§ MATERIALE DA ELABORARE:
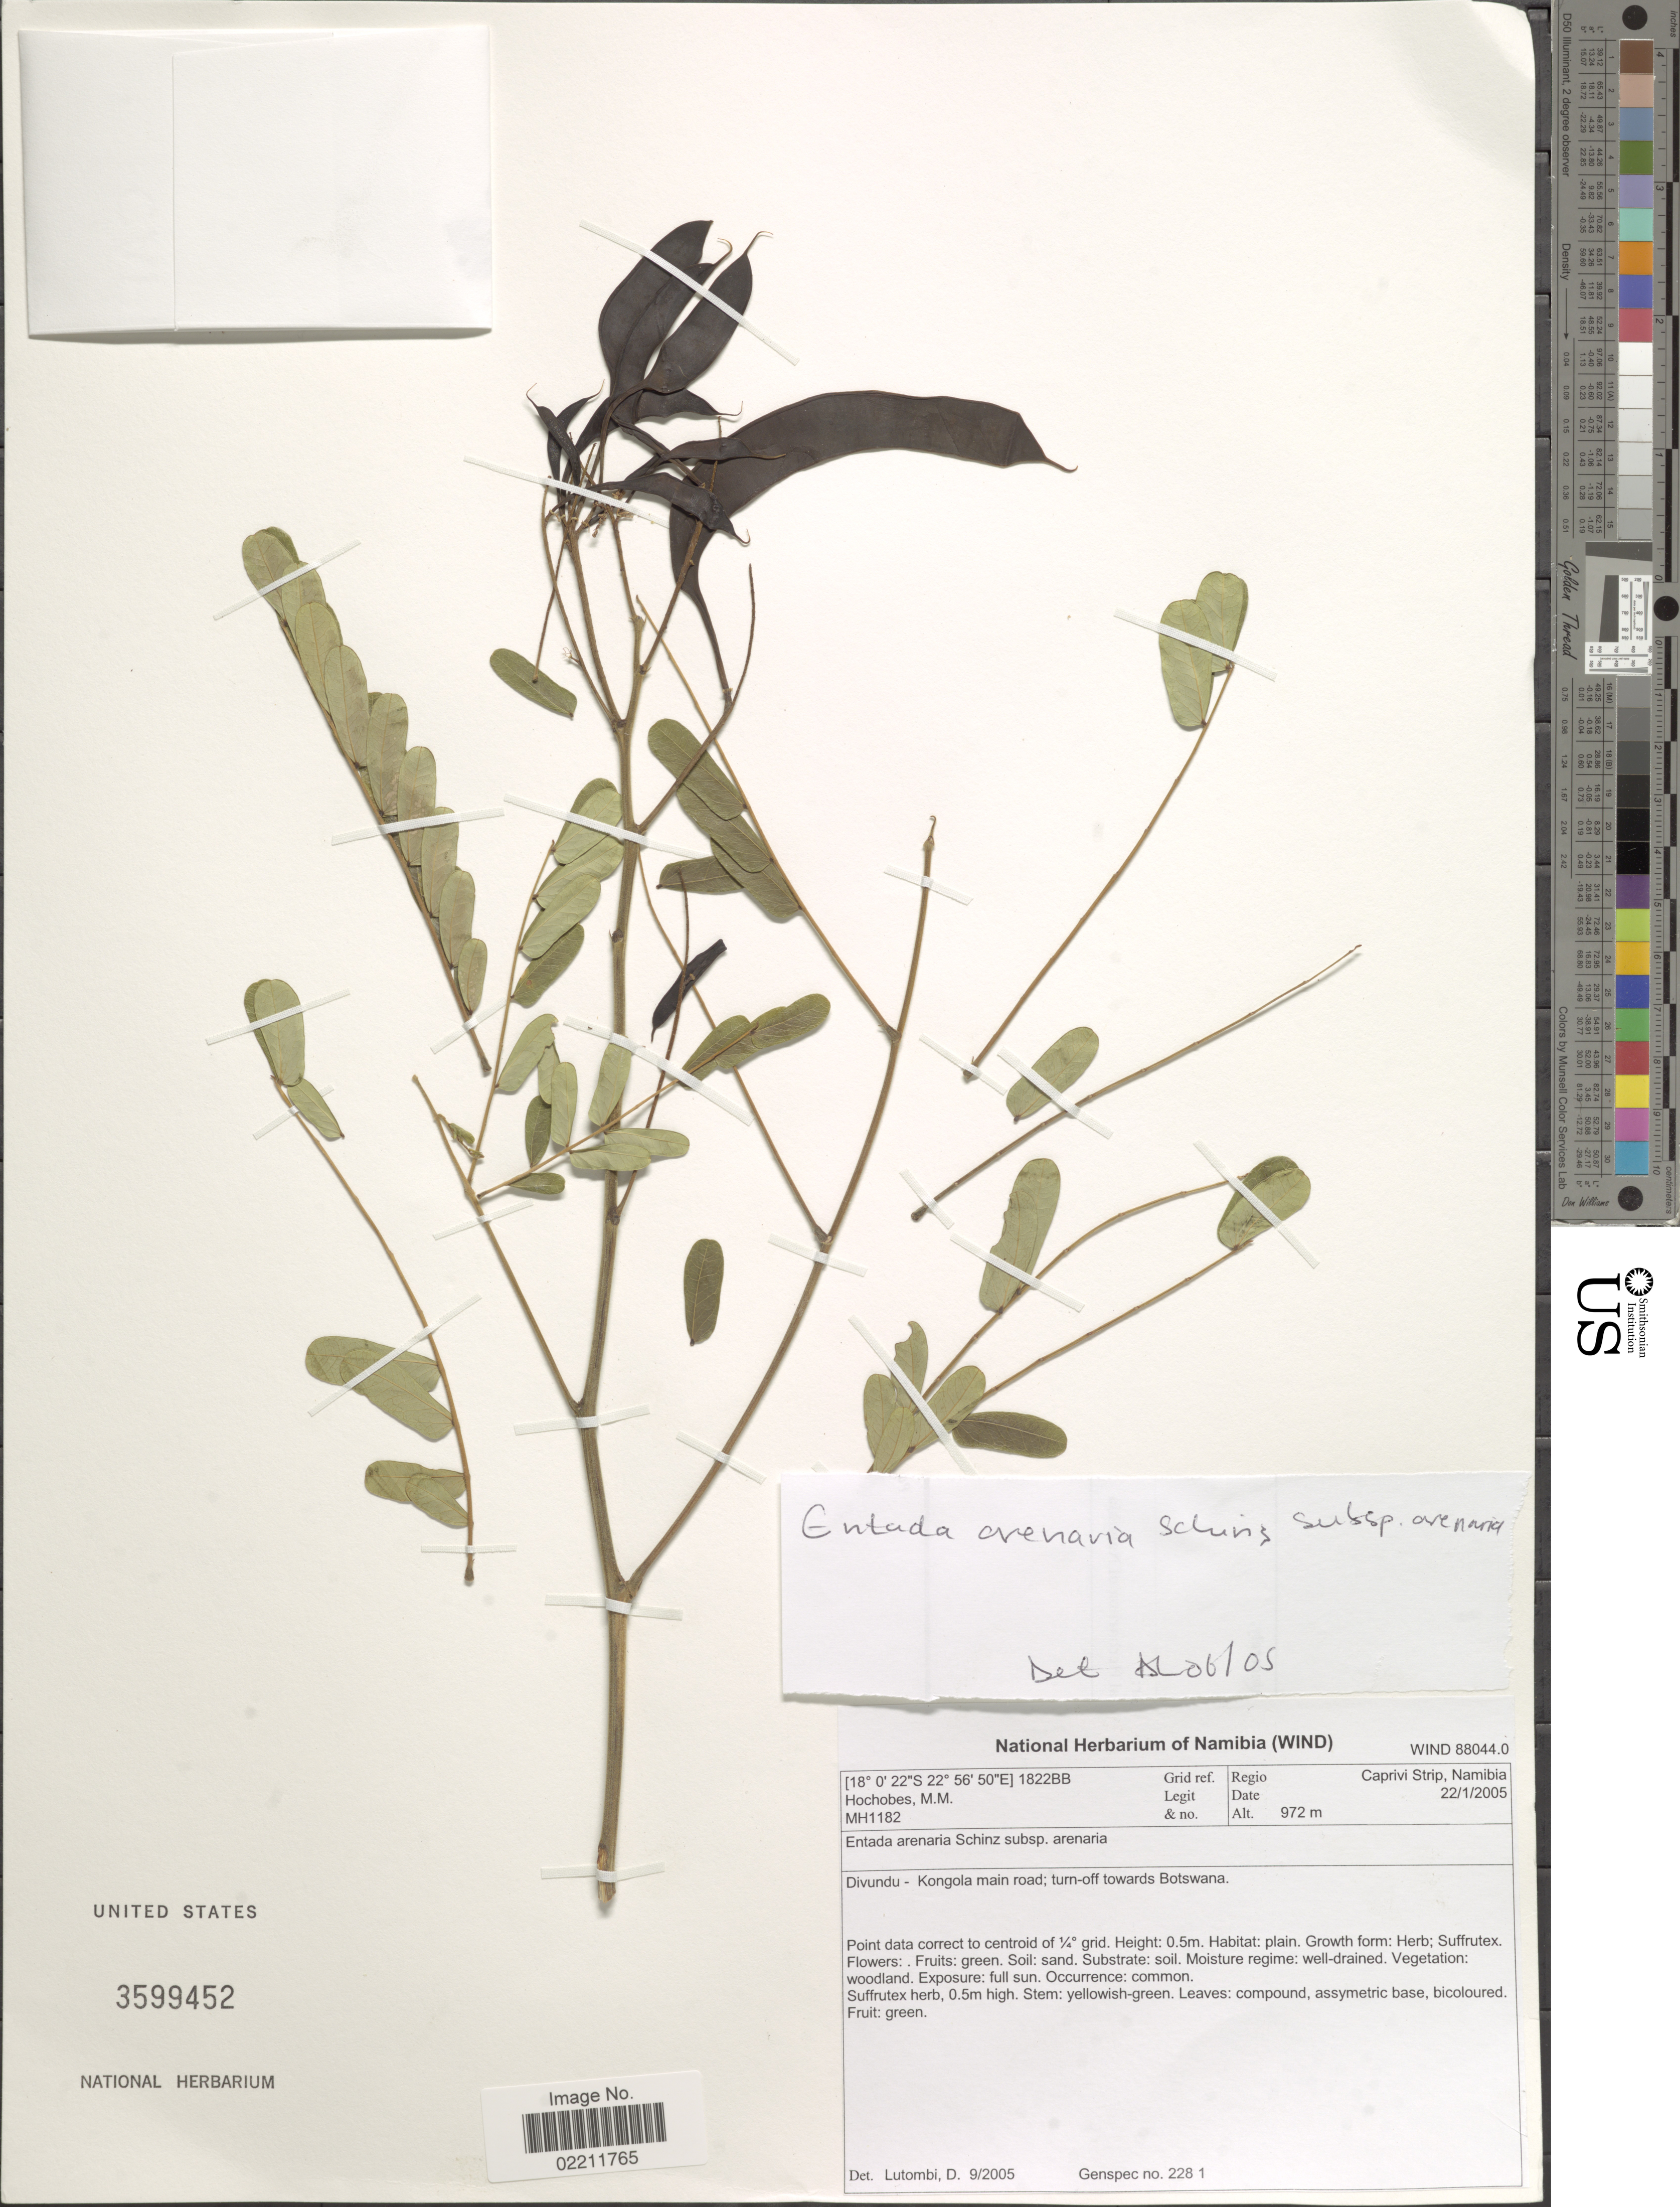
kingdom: Plantae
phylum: Tracheophyta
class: Magnoliopsida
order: Fabales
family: Fabaceae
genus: Entada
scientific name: Entada arenaria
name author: Schinz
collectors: M. Hochobes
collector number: MH1182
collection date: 2005-01-22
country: Namibia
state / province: Caprivi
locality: Regio caprivi Strip, Namibia. Divundu - Kongola main road. turn-off towards Botswana.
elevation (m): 972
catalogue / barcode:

§ ESERCIZIO SCRITTO: Stampa senza alcuna modifica tutte le righe dei record qui sopra, omettendo le immagini.

§ LA SOLUZIONE:
kingdom: Plantae
phylum: Tracheophyta
class: Magnoliopsida
order: Fabales
family: Fabaceae
genus: Entada
scientific name: Entada arenaria
name author: Schinz
collectors: M. Hochobes
collector number: MH1182
collection date: 2005-01-22
country: Namibia
state / province: Caprivi
locality: Regio caprivi Strip, Namibia. Divundu - Kongola main road. turn-off towards Botswana.
elevation (m): 972
catalogue / barcode:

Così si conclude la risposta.